In full and without edits, write out the data that follows.

*** Opening of Record set ***

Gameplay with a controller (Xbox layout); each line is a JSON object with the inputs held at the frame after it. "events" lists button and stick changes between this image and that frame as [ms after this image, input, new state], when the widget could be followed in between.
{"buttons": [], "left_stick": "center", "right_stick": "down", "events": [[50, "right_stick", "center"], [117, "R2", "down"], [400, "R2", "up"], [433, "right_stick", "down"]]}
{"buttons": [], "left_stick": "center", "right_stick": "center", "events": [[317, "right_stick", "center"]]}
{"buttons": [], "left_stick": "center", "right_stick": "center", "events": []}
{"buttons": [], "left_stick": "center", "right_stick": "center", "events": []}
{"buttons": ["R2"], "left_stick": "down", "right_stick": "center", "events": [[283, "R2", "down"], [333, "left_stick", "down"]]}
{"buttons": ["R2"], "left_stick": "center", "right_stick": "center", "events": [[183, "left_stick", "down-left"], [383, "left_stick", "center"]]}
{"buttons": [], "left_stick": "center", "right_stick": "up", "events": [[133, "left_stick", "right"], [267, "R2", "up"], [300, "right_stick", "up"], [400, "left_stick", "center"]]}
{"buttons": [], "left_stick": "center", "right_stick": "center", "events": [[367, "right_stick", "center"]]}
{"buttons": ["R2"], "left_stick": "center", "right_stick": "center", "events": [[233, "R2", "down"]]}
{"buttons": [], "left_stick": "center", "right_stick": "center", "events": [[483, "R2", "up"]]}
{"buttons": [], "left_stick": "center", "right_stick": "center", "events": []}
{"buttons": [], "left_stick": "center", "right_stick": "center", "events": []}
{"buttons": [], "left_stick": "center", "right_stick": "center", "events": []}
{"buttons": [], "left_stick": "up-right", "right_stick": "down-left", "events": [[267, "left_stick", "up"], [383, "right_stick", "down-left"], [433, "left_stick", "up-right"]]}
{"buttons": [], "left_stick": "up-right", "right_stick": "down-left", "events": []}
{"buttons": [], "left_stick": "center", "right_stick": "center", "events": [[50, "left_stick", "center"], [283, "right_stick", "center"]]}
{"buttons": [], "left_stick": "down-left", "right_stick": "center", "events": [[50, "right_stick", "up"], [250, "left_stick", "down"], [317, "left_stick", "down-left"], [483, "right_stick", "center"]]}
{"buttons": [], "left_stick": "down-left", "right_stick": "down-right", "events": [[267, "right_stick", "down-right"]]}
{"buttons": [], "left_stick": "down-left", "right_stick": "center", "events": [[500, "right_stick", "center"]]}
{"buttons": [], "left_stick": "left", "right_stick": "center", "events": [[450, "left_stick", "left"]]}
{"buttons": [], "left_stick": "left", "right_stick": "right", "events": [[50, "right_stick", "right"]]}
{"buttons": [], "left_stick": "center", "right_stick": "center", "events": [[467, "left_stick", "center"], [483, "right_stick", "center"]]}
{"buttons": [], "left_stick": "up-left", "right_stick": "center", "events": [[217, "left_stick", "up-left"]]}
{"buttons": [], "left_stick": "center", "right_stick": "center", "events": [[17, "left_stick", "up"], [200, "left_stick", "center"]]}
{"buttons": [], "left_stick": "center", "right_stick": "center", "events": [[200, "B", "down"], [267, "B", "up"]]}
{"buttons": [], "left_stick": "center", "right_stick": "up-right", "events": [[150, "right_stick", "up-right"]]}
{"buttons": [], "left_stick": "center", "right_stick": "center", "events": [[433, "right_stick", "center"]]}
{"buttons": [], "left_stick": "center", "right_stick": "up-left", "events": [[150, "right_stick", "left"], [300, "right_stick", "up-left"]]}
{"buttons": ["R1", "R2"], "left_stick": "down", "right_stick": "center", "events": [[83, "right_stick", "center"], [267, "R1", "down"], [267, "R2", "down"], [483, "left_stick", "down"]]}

*** Close of Record set ***

**Written response**
Gameplay with a controller (Xbox layout); each line is a JSON object with the inputs held at the frame after it. "events" lists button and stick changes between this image and that frame as [ms after this image, input, new state], when the widget could be followed in between.
{"buttons": [], "left_stick": "center", "right_stick": "down", "events": [[50, "right_stick", "center"], [117, "R2", "down"], [400, "R2", "up"], [433, "right_stick", "down"]]}
{"buttons": [], "left_stick": "center", "right_stick": "center", "events": [[317, "right_stick", "center"]]}
{"buttons": [], "left_stick": "center", "right_stick": "center", "events": []}
{"buttons": [], "left_stick": "center", "right_stick": "center", "events": []}
{"buttons": ["R2"], "left_stick": "down", "right_stick": "center", "events": [[283, "R2", "down"], [333, "left_stick", "down"]]}
{"buttons": ["R2"], "left_stick": "center", "right_stick": "center", "events": [[183, "left_stick", "down-left"], [383, "left_stick", "center"]]}
{"buttons": [], "left_stick": "center", "right_stick": "up", "events": [[133, "left_stick", "right"], [267, "R2", "up"], [300, "right_stick", "up"], [400, "left_stick", "center"]]}
{"buttons": [], "left_stick": "center", "right_stick": "center", "events": [[367, "right_stick", "center"]]}
{"buttons": ["R2"], "left_stick": "center", "right_stick": "center", "events": [[233, "R2", "down"]]}
{"buttons": [], "left_stick": "center", "right_stick": "center", "events": [[483, "R2", "up"]]}
{"buttons": [], "left_stick": "center", "right_stick": "center", "events": []}
{"buttons": [], "left_stick": "center", "right_stick": "center", "events": []}
{"buttons": [], "left_stick": "center", "right_stick": "center", "events": []}
{"buttons": [], "left_stick": "up-right", "right_stick": "down-left", "events": [[267, "left_stick", "up"], [383, "right_stick", "down-left"], [433, "left_stick", "up-right"]]}
{"buttons": [], "left_stick": "up-right", "right_stick": "down-left", "events": []}
{"buttons": [], "left_stick": "center", "right_stick": "center", "events": [[50, "left_stick", "center"], [283, "right_stick", "center"]]}
{"buttons": [], "left_stick": "down-left", "right_stick": "center", "events": [[50, "right_stick", "up"], [250, "left_stick", "down"], [317, "left_stick", "down-left"], [483, "right_stick", "center"]]}
{"buttons": [], "left_stick": "down-left", "right_stick": "down-right", "events": [[267, "right_stick", "down-right"]]}
{"buttons": [], "left_stick": "down-left", "right_stick": "center", "events": [[500, "right_stick", "center"]]}
{"buttons": [], "left_stick": "left", "right_stick": "center", "events": [[450, "left_stick", "left"]]}
{"buttons": [], "left_stick": "left", "right_stick": "right", "events": [[50, "right_stick", "right"]]}
{"buttons": [], "left_stick": "center", "right_stick": "center", "events": [[467, "left_stick", "center"], [483, "right_stick", "center"]]}
{"buttons": [], "left_stick": "up-left", "right_stick": "center", "events": [[217, "left_stick", "up-left"]]}
{"buttons": [], "left_stick": "center", "right_stick": "center", "events": [[17, "left_stick", "up"], [200, "left_stick", "center"]]}
{"buttons": [], "left_stick": "center", "right_stick": "center", "events": [[200, "B", "down"], [267, "B", "up"]]}
{"buttons": [], "left_stick": "center", "right_stick": "up-right", "events": [[150, "right_stick", "up-right"]]}
{"buttons": [], "left_stick": "center", "right_stick": "center", "events": [[433, "right_stick", "center"]]}
{"buttons": [], "left_stick": "center", "right_stick": "up-left", "events": [[150, "right_stick", "left"], [300, "right_stick", "up-left"]]}
{"buttons": ["R1", "R2"], "left_stick": "down", "right_stick": "center", "events": [[83, "right_stick", "center"], [267, "R1", "down"], [267, "R2", "down"], [483, "left_stick", "down"]]}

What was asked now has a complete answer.